** Opening Task material block **

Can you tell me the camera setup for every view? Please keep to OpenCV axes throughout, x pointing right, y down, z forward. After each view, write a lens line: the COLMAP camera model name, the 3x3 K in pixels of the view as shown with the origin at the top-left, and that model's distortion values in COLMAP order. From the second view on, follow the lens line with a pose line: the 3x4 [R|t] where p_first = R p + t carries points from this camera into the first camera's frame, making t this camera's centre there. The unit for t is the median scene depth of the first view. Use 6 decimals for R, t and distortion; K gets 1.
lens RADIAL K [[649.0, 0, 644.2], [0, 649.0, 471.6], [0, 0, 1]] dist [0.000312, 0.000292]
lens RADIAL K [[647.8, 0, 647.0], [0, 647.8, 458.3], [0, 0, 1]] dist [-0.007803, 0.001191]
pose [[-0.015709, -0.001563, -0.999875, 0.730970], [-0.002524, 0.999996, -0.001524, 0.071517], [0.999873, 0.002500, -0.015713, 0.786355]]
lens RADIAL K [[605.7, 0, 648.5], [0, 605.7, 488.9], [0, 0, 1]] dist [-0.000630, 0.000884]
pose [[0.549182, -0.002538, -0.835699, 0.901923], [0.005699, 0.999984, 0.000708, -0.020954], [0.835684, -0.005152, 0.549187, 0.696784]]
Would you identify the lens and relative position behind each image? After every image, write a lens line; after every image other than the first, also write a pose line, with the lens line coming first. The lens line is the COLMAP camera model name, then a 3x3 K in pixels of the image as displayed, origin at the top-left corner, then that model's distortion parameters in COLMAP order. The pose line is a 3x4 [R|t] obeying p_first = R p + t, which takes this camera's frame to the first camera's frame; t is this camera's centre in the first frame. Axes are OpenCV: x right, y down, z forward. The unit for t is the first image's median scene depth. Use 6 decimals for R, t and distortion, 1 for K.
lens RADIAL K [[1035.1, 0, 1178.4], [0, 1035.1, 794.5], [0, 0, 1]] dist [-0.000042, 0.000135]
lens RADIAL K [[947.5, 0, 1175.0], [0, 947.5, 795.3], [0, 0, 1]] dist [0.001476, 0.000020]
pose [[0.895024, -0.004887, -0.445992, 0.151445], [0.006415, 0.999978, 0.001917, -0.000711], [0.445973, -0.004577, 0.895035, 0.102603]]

** Closing Task material block **

# Requirement:
Put every line of all the records above into a JSON list of strings, one string per line, omitting blank lines.

# Answer for this exercise:
[
  "Can you tell me the camera setup for every view? Please keep to OpenCV axes throughout, x pointing right, y down, z forward. After each view, write a lens line: the COLMAP camera model name, the 3x3 K in pixels of the view as shown with the origin at the top-left, and that model's distortion values in COLMAP order. From the second view on, follow the lens line with a pose line: the 3x4 [R|t] where p_first = R p + t carries points from this camera into the first camera's frame, making t this camera's centre there. The unit for t is the median scene depth of the first view. Use 6 decimals for R, t and distortion; K gets 1.",
  "lens RADIAL K [[649.0, 0, 644.2], [0, 649.0, 471.6], [0, 0, 1]] dist [0.000312, 0.000292]",
  "lens RADIAL K [[647.8, 0, 647.0], [0, 647.8, 458.3], [0, 0, 1]] dist [-0.007803, 0.001191]",
  "pose [[-0.015709, -0.001563, -0.999875, 0.730970], [-0.002524, 0.999996, -0.001524, 0.071517], [0.999873, 0.002500, -0.015713, 0.786355]]",
  "lens RADIAL K [[605.7, 0, 648.5], [0, 605.7, 488.9], [0, 0, 1]] dist [-0.000630, 0.000884]",
  "pose [[0.549182, -0.002538, -0.835699, 0.901923], [0.005699, 0.999984, 0.000708, -0.020954], [0.835684, -0.005152, 0.549187, 0.696784]]",
  "Would you identify the lens and relative position behind each image? After every image, write a lens line; after every image other than the first, also write a pose line, with the lens line coming first. The lens line is the COLMAP camera model name, then a 3x3 K in pixels of the image as displayed, origin at the top-left corner, then that model's distortion parameters in COLMAP order. The pose line is a 3x4 [R|t] obeying p_first = R p + t, which takes this camera's frame to the first camera's frame; t is this camera's centre in the first frame. Axes are OpenCV: x right, y down, z forward. The unit for t is the first image's median scene depth. Use 6 decimals for R, t and distortion, 1 for K.",
  "lens RADIAL K [[1035.1, 0, 1178.4], [0, 1035.1, 794.5], [0, 0, 1]] dist [-0.000042, 0.000135]",
  "lens RADIAL K [[947.5, 0, 1175.0], [0, 947.5, 795.3], [0, 0, 1]] dist [0.001476, 0.000020]",
  "pose [[0.895024, -0.004887, -0.445992, 0.151445], [0.006415, 0.999978, 0.001917, -0.000711], [0.445973, -0.004577, 0.895035, 0.102603]]"
]